- **Task**:
For the entries below, state how many lines contain the word "sample" and add nothing else.

- **Available data**:
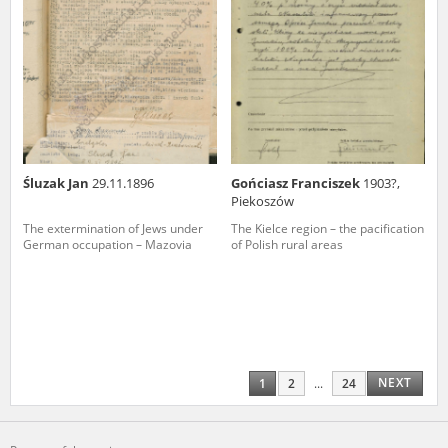
Śluzak Jan
29.11.1896
Gońciasz Franciszek
1903?,
Piekoszów
The extermination of Jews under
The Kielce region – the pacification
German occupation – Mazovia
of Polish rural areas
NEXT
1
2
...
24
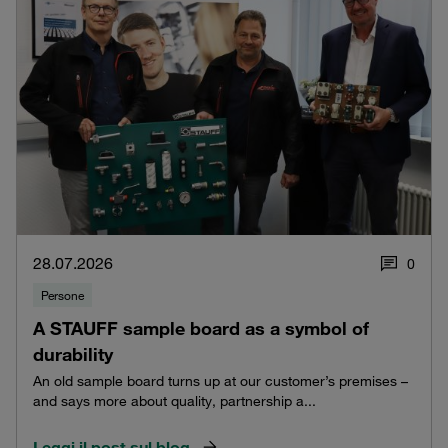
28.07.2026
0
Persone
A STAUFF sample board as a symbol of
durability
An old sample board turns up at our customer’s premises –
and says more about quality, partnership a...
Leggi il post sul blog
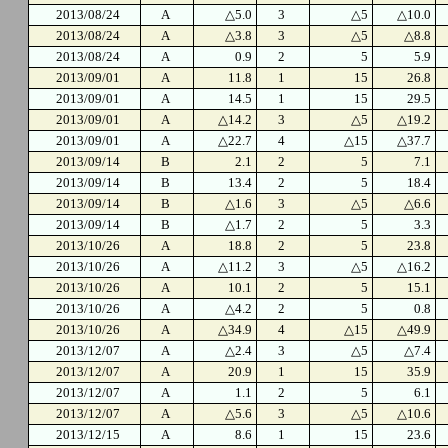
2013/08/24
A
△5.0
3
△5
△10.0
2013/08/24
A
△3.8
3
△5
△8.8
2013/08/24
A
0.9
2
5
5.9
2013/09/01
A
11.8
1
15
26.8
2013/09/01
A
14.5
1
15
29.5
2013/09/01
A
△14.2
3
△5
△19.2
2013/09/01
A
△22.7
4
△15
△37.7
2013/09/14
B
2.1
2
5
7.1
2013/09/14
B
13.4
2
5
18.4
2013/09/14
B
△1.6
3
△5
△6.6
2013/09/14
B
△1.7
2
5
3.3
2013/10/26
A
18.8
2
5
23.8
2013/10/26
A
△11.2
3
△5
△16.2
2013/10/26
A
10.1
2
5
15.1
2013/10/26
A
△4.2
2
5
0.8
2013/10/26
A
△34.9
4
△15
△49.9
2013/12/07
A
△2.4
3
△5
△7.4
2013/12/07
A
20.9
1
15
35.9
2013/12/07
A
1.1
2
5
6.1
2013/12/07
A
△5.6
3
△5
△10.6
2013/12/15
A
8.6
1
15
23.6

- **Your response**:
2